Nothing outside the lines below from the one containing "Božím království? Nepleťte" through the one containing "30 novembre 2010 alle ore 07:40" is to be printed; print those exactly, ends included, and drop the pictures.

## SUPPLIED RECORDS
⟨

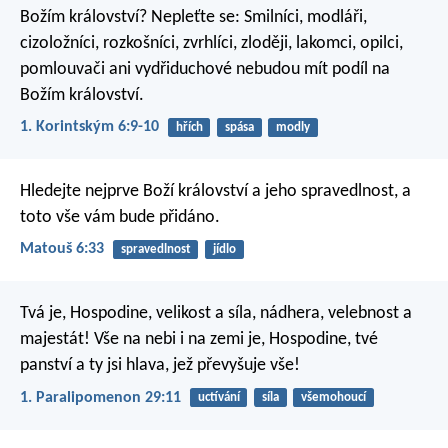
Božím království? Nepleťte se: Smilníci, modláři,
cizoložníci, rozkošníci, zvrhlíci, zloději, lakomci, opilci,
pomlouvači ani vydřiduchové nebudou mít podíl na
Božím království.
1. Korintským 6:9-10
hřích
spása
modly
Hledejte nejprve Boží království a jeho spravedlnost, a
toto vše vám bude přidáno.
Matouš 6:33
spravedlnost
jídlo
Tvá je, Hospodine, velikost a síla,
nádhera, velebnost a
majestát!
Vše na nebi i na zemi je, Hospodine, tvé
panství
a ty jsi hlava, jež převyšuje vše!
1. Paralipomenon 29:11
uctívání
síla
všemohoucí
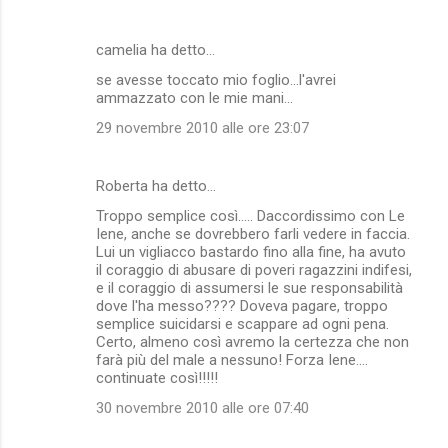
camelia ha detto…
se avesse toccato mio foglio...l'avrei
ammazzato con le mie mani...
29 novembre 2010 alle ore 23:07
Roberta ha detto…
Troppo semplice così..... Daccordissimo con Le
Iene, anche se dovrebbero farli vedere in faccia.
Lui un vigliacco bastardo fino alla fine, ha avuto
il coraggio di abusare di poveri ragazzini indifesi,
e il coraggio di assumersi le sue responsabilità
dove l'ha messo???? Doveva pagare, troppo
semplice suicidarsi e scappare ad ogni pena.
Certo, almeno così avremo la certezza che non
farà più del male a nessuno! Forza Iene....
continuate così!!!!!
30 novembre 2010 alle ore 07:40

⟩
⟨

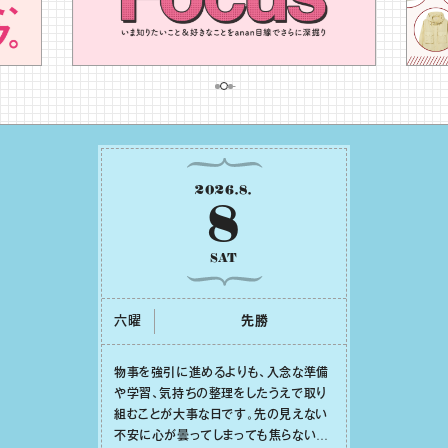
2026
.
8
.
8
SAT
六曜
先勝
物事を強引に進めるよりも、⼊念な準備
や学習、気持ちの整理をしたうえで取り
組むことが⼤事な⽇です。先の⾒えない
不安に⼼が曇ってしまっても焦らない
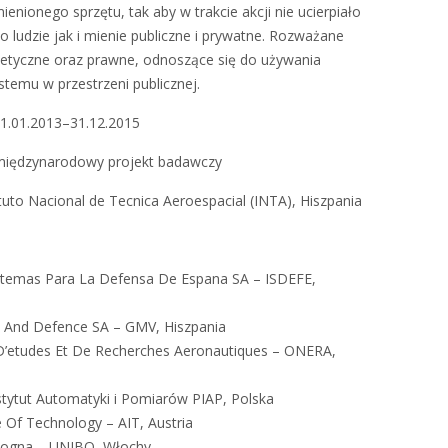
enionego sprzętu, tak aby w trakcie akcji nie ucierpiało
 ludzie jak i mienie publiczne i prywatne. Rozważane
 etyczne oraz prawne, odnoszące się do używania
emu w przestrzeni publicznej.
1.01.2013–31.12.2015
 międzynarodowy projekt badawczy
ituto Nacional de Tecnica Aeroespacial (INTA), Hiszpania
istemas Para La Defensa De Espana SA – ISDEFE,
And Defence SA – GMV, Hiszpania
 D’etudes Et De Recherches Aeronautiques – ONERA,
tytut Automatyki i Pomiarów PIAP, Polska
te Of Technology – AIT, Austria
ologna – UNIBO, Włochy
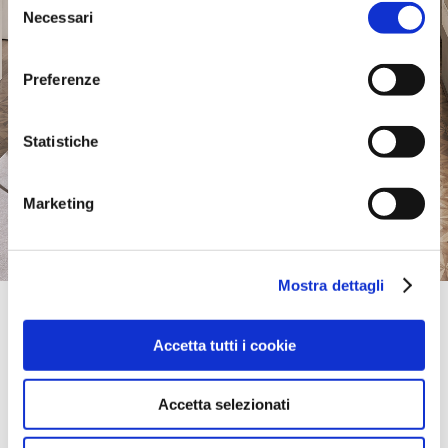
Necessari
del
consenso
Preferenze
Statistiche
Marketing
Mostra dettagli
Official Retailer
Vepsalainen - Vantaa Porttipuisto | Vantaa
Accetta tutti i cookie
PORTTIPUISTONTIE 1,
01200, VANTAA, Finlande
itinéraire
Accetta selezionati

⟩

## ANSWER TO THIS TASK
Božím království? Nepleťte se: Smilníci, modláři,
cizoložníci, rozkošníci, zvrhlíci, zloději, lakomci, opilci,
pomlouvači ani vydřiduchové nebudou mít podíl na
Božím království.
1. Korintským 6:9-10
hřích
spása
modly
Hledejte nejprve Boží království a jeho spravedlnost, a
toto vše vám bude přidáno.
Matouš 6:33
spravedlnost
jídlo
Tvá je, Hospodine, velikost a síla,
nádhera, velebnost a
majestát!
Vše na nebi i na zemi je, Hospodine, tvé
panství
a ty jsi hlava, jež převyšuje vše!
1. Paralipomenon 29:11
uctívání
síla
všemohoucí
camelia ha detto…
se avesse toccato mio foglio...l'avrei
ammazzato con le mie mani...
29 novembre 2010 alle ore 23:07
Roberta ha detto…
Troppo semplice così..... Daccordissimo con Le
Iene, anche se dovrebbero farli vedere in faccia.
Lui un vigliacco bastardo fino alla fine, ha avuto
il coraggio di abusare di poveri ragazzini indifesi,
e il coraggio di assumersi le sue responsabilità
dove l'ha messo???? Doveva pagare, troppo
semplice suicidarsi e scappare ad ogni pena.
Certo, almeno così avremo la certezza che non
farà più del male a nessuno! Forza Iene....
continuate così!!!!!
30 novembre 2010 alle ore 07:40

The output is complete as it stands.